** Exercise aim **
Locate every line in the material that contains the word "current" and copy each of those lines. Case matters.

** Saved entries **
____
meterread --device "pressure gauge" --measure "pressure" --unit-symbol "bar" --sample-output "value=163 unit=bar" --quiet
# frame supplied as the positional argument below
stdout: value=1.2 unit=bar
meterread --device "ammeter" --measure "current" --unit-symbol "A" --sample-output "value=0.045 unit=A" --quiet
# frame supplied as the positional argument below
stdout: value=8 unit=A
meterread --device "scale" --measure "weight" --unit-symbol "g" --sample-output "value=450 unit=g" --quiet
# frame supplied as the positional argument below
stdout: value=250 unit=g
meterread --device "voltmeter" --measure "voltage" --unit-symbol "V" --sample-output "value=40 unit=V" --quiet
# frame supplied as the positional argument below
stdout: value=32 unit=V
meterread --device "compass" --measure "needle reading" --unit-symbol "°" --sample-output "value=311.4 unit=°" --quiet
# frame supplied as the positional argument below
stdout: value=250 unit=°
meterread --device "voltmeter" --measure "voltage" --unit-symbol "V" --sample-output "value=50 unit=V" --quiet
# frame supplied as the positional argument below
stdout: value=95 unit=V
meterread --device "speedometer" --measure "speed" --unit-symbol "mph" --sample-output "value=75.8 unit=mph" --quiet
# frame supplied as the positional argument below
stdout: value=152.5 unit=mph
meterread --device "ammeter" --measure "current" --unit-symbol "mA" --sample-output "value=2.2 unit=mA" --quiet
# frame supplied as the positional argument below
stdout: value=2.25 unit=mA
____
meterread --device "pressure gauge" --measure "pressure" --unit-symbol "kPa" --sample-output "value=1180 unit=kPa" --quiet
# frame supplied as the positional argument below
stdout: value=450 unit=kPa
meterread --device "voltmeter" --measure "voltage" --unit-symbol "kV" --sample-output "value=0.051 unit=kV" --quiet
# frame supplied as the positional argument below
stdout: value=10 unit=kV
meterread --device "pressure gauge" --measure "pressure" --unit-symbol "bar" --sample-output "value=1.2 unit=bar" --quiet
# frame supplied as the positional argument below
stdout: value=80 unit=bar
____
** Exercise output **
meterread --device "ammeter" --measure "current" --unit-symbol "A" --sample-output "value=0.045 unit=A" --quiet
meterread --device "ammeter" --measure "current" --unit-symbol "mA" --sample-output "value=2.2 unit=mA" --quiet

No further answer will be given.